== Data supplied ==
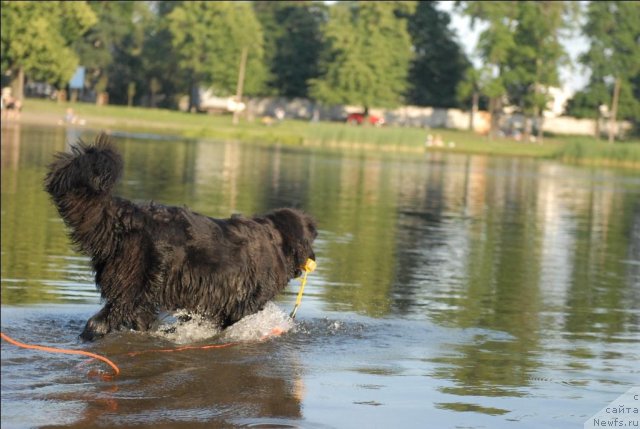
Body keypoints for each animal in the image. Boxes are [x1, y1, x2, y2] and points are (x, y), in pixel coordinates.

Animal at [43, 134, 316, 342]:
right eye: (312, 242)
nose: (314, 257)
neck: (277, 239)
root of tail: (130, 215)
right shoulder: (243, 302)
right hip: (134, 285)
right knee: (102, 319)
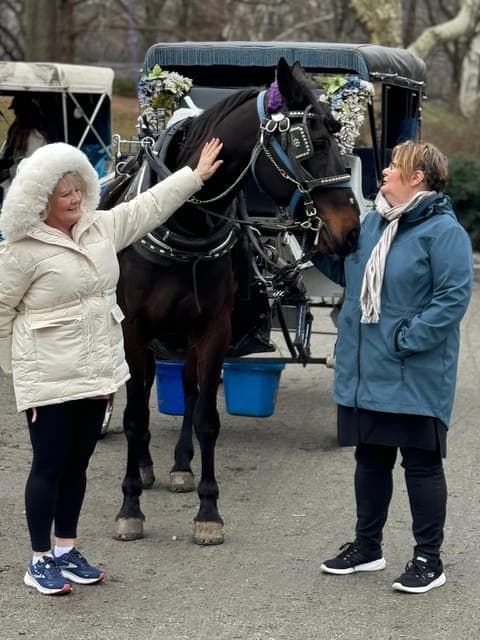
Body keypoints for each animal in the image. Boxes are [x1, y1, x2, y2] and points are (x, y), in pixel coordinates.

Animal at [101, 57, 361, 545]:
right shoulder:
===
Requirement:
Apart from the images, everything in the records must be repeated exactly.

Answer to this task:
Body keypoints for each animal in the image. Boxes are [x1, y1, x2, y2] and points are (x, y), in pixel coordinates.

Animal at [43, 134, 316, 342]:
right eye: (312, 242)
nose: (314, 257)
neck: (277, 239)
root of tail: (130, 215)
right shoulder: (243, 302)
right hip: (134, 285)
right knee: (102, 319)
Body keypoints for each animal in the image. Boxes are [x1, y1, x2, y2] and points are (x, y), in pixel coordinates.

Animal at [101, 57, 361, 545]:
right shoulder:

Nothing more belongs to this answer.